_DATA UNDER STUDY_:
########################################

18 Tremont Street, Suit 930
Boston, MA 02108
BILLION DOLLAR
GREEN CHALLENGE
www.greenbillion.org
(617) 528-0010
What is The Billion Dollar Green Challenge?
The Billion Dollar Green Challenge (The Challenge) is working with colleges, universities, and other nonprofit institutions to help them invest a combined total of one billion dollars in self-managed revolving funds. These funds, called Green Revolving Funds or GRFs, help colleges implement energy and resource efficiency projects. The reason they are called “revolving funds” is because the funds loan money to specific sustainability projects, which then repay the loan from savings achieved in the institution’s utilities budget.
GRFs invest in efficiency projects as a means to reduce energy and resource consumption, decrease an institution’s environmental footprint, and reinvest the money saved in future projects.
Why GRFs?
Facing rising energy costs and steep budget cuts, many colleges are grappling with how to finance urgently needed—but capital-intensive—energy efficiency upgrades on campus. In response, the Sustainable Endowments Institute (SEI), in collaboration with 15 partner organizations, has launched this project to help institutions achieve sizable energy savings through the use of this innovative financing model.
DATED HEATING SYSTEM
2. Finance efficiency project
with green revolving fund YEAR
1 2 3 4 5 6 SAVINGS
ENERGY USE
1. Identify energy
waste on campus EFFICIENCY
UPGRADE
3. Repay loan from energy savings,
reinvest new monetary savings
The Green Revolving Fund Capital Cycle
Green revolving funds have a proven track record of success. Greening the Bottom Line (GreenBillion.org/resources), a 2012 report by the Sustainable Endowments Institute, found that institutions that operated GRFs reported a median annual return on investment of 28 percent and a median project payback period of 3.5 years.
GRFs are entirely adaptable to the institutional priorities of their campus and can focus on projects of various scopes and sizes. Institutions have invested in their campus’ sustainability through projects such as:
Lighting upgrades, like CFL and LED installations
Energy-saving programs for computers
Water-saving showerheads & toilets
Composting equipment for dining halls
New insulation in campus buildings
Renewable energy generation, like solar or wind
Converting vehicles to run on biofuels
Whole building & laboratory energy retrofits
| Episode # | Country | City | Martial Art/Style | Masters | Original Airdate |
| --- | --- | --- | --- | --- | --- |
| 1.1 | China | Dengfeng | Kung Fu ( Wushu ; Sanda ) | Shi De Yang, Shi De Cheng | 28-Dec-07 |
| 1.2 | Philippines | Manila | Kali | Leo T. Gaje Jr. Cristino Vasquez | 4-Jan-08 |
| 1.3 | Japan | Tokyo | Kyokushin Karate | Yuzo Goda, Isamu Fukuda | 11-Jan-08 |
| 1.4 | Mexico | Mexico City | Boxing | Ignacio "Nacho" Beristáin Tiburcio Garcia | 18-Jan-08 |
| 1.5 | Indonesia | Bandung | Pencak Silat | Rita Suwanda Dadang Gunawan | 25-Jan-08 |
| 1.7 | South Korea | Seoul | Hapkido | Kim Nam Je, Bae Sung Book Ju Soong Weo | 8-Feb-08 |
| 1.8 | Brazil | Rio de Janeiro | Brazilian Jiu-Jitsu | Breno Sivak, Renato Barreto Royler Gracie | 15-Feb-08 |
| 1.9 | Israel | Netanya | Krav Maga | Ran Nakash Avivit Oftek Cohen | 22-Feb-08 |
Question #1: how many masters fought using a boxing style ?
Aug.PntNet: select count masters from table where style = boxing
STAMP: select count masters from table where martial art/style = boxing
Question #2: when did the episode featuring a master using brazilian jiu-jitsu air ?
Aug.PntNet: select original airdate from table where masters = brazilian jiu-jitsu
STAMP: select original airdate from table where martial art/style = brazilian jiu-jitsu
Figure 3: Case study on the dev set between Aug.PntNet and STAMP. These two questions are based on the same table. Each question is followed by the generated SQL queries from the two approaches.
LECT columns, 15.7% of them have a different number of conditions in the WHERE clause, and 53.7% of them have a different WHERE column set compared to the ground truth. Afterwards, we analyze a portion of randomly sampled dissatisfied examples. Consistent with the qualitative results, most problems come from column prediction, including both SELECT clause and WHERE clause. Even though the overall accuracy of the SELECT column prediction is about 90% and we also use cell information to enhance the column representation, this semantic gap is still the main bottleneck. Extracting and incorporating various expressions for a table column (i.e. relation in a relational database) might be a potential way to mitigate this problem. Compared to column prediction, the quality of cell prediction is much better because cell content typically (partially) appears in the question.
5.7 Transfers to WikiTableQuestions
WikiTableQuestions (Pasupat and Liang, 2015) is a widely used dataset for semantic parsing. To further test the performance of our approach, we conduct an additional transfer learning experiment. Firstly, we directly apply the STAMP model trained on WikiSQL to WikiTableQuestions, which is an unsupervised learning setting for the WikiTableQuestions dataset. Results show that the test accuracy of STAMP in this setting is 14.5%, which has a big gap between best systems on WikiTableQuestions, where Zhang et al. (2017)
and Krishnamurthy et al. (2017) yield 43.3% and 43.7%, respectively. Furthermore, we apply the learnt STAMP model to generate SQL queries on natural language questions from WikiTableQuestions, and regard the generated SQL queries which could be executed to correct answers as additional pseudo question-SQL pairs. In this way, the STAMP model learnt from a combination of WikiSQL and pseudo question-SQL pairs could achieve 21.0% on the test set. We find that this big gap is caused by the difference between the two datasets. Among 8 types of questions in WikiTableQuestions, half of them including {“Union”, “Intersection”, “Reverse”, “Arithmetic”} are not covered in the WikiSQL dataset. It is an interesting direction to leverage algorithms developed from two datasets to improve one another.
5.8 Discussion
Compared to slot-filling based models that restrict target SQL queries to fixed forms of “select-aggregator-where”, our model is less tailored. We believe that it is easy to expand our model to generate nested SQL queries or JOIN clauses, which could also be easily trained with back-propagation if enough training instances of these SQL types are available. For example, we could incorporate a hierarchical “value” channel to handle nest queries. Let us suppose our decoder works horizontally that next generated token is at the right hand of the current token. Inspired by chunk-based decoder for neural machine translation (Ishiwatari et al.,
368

########################################

_WORK REQUIRED_: Repeat the records word for word.

_RESPONSE AREA_:
18 Tremont Street, Suit 930
Boston, MA 02108
BILLION DOLLAR
GREEN CHALLENGE
www.greenbillion.org
(617) 528-0010
What is The Billion Dollar Green Challenge?
The Billion Dollar Green Challenge (The Challenge) is working with colleges, universities, and other nonprofit institutions to help them invest a combined total of one billion dollars in self-managed revolving funds. These funds, called Green Revolving Funds or GRFs, help colleges implement energy and resource efficiency projects. The reason they are called “revolving funds” is because the funds loan money to specific sustainability projects, which then repay the loan from savings achieved in the institution’s utilities budget.
GRFs invest in efficiency projects as a means to reduce energy and resource consumption, decrease an institution’s environmental footprint, and reinvest the money saved in future projects.
Why GRFs?
Facing rising energy costs and steep budget cuts, many colleges are grappling with how to finance urgently needed—but capital-intensive—energy efficiency upgrades on campus. In response, the Sustainable Endowments Institute (SEI), in collaboration with 15 partner organizations, has launched this project to help institutions achieve sizable energy savings through the use of this innovative financing model.
DATED HEATING SYSTEM
2. Finance efficiency project
with green revolving fund YEAR
1 2 3 4 5 6 SAVINGS
ENERGY USE
1. Identify energy
waste on campus EFFICIENCY
UPGRADE
3. Repay loan from energy savings,
reinvest new monetary savings
The Green Revolving Fund Capital Cycle
Green revolving funds have a proven track record of success. Greening the Bottom Line (GreenBillion.org/resources), a 2012 report by the Sustainable Endowments Institute, found that institutions that operated GRFs reported a median annual return on investment of 28 percent and a median project payback period of 3.5 years.
GRFs are entirely adaptable to the institutional priorities of their campus and can focus on projects of various scopes and sizes. Institutions have invested in their campus’ sustainability through projects such as:
Lighting upgrades, like CFL and LED installations
Energy-saving programs for computers
Water-saving showerheads & toilets
Composting equipment for dining halls
New insulation in campus buildings
Renewable energy generation, like solar or wind
Converting vehicles to run on biofuels
Whole building & laboratory energy retrofits
| Episode # | Country | City | Martial Art/Style | Masters | Original Airdate |
| --- | --- | --- | --- | --- | --- |
| 1.1 | China | Dengfeng | Kung Fu ( Wushu ; Sanda ) | Shi De Yang, Shi De Cheng | 28-Dec-07 |
| 1.2 | Philippines | Manila | Kali | Leo T. Gaje Jr. Cristino Vasquez | 4-Jan-08 |
| 1.3 | Japan | Tokyo | Kyokushin Karate | Yuzo Goda, Isamu Fukuda | 11-Jan-08 |
| 1.4 | Mexico | Mexico City | Boxing | Ignacio "Nacho" Beristáin Tiburcio Garcia | 18-Jan-08 |
| 1.5 | Indonesia | Bandung | Pencak Silat | Rita Suwanda Dadang Gunawan | 25-Jan-08 |
| 1.7 | South Korea | Seoul | Hapkido | Kim Nam Je, Bae Sung Book Ju Soong Weo | 8-Feb-08 |
| 1.8 | Brazil | Rio de Janeiro | Brazilian Jiu-Jitsu | Breno Sivak, Renato Barreto Royler Gracie | 15-Feb-08 |
| 1.9 | Israel | Netanya | Krav Maga | Ran Nakash Avivit Oftek Cohen | 22-Feb-08 |
Question #1: how many masters fought using a boxing style ?
Aug.PntNet: select count masters from table where style = boxing
STAMP: select count masters from table where martial art/style = boxing
Question #2: when did the episode featuring a master using brazilian jiu-jitsu air ?
Aug.PntNet: select original airdate from table where masters = brazilian jiu-jitsu
STAMP: select original airdate from table where martial art/style = brazilian jiu-jitsu
Figure 3: Case study on the dev set between Aug.PntNet and STAMP. These two questions are based on the same table. Each question is followed by the generated SQL queries from the two approaches.
LECT columns, 15.7% of them have a different number of conditions in the WHERE clause, and 53.7% of them have a different WHERE column set compared to the ground truth. Afterwards, we analyze a portion of randomly sampled dissatisfied examples. Consistent with the qualitative results, most problems come from column prediction, including both SELECT clause and WHERE clause. Even though the overall accuracy of the SELECT column prediction is about 90% and we also use cell information to enhance the column representation, this semantic gap is still the main bottleneck. Extracting and incorporating various expressions for a table column (i.e. relation in a relational database) might be a potential way to mitigate this problem. Compared to column prediction, the quality of cell prediction is much better because cell content typically (partially) appears in the question.
5.7 Transfers to WikiTableQuestions
WikiTableQuestions (Pasupat and Liang, 2015) is a widely used dataset for semantic parsing. To further test the performance of our approach, we conduct an additional transfer learning experiment. Firstly, we directly apply the STAMP model trained on WikiSQL to WikiTableQuestions, which is an unsupervised learning setting for the WikiTableQuestions dataset. Results show that the test accuracy of STAMP in this setting is 14.5%, which has a big gap between best systems on WikiTableQuestions, where Zhang et al. (2017)
and Krishnamurthy et al. (2017) yield 43.3% and 43.7%, respectively. Furthermore, we apply the learnt STAMP model to generate SQL queries on natural language questions from WikiTableQuestions, and regard the generated SQL queries which could be executed to correct answers as additional pseudo question-SQL pairs. In this way, the STAMP model learnt from a combination of WikiSQL and pseudo question-SQL pairs could achieve 21.0% on the test set. We find that this big gap is caused by the difference between the two datasets. Among 8 types of questions in WikiTableQuestions, half of them including {“Union”, “Intersection”, “Reverse”, “Arithmetic”} are not covered in the WikiSQL dataset. It is an interesting direction to leverage algorithms developed from two datasets to improve one another.
5.8 Discussion
Compared to slot-filling based models that restrict target SQL queries to fixed forms of “select-aggregator-where”, our model is less tailored. We believe that it is easy to expand our model to generate nested SQL queries or JOIN clauses, which could also be easily trained with back-propagation if enough training instances of these SQL types are available. For example, we could incorporate a hierarchical “value” channel to handle nest queries. Let us suppose our decoder works horizontally that next generated token is at the right hand of the current token. Inspired by chunk-based decoder for neural machine translation (Ishiwatari et al.,
368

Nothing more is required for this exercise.